2) Bu heves ve arzular Hizmetin Şahs-ı Manevisine zarar verirmi? Bu zararlar nelerdir?
3)Büyük bir daire-i muhita nedir? Açıklarmısınız.
4) Bu daire-i muhitanın hareket-i mühimmesi nedir? Neden heves ve arzular bunu durduramaz..?
5) Bir şahıs olarak bizim heves ve arzularınız nelerdir.?


 

faris

Well-known member
1) Bir şahsın heves ve arzuları derken ne denmek istenmiş olabilir?

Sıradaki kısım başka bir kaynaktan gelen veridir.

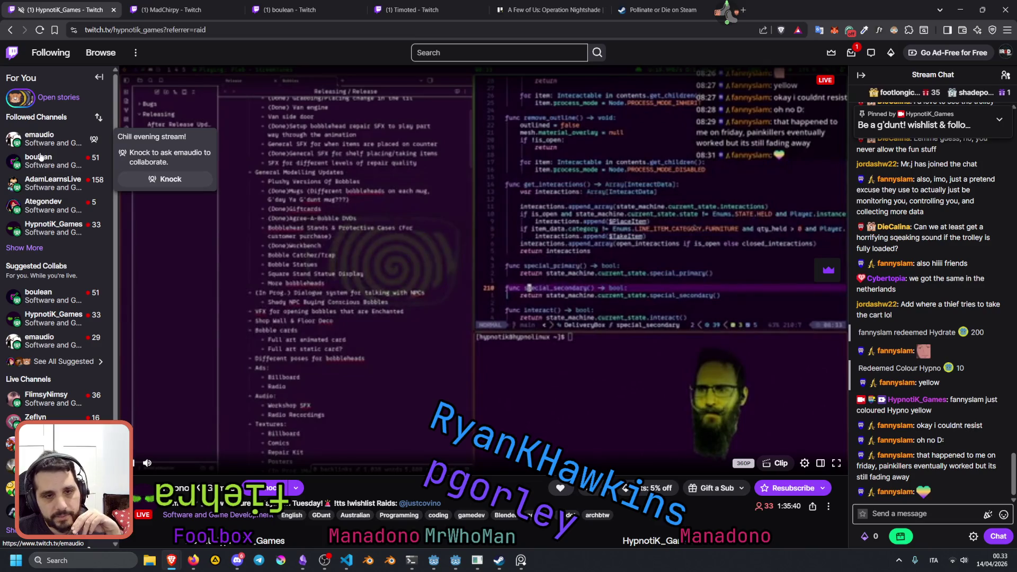
left_click(438, 4)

Ustadımız Bediüzzaman r.a. Kastamonu Lahikasında ilgili kısmın evvelinde öncelikle bu hevesi izahen : “İstediğim emir ve arzu ettiğim şey ve teşehhî ettiğim hal, hikmet-i ezeliyenin düsturuyla tanzim olunan âlemin mahiyeti müstait değil ve inayet-i ezeliyenin pergeliyle nakşolunan feleğin kanunu müsait değil ve meşiet-i ezeliyenin matbaasında tab olunan zamanın tabiatı muvafık değil ve mesâlih-i umumiyeyi tesis eden hikmet-i İlâhiye razı değildir ki, şu âlem-i imkân, Feyyaz-ı Mutlakın yed-i kudretinden, şu ukulûmuzun hendesesiyle ve tehevvüsümüzün iştahısıyla istediğimiz herbir semeratı koparsın. Verse de tutamaz, düşse de kaldıramaz.” demekte.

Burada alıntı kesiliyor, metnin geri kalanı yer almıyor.